═══ Data to use ═══

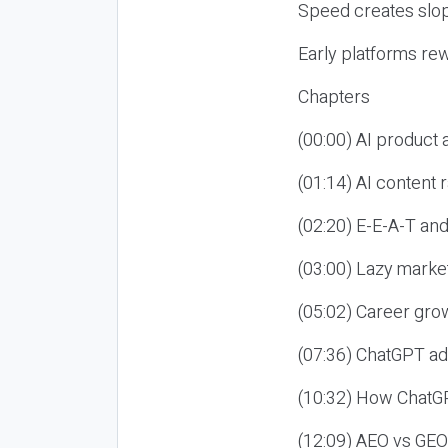
Speed creates slop
Early platforms re
Chapters
(00:00) AI product
(01:14) AI content
(02:20) E-E-A-T an
(03:00) Lazy market
(05:02) Career gro
(07:36) ChatGPT ad
(10:32) How ChatGP
(12:09) AEO vs GEO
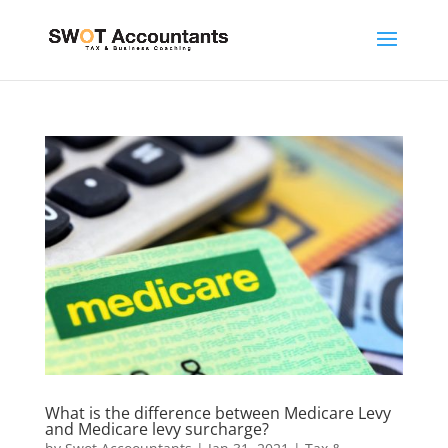
What is the difference between Medicare Levy
and Medicare levy surcharge?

═══

Task item: Pull out each line of the listing that contains the word "Medicare", and copy those lines.

Task solution:
What is the difference between Medicare Levy
and Medicare levy surcharge?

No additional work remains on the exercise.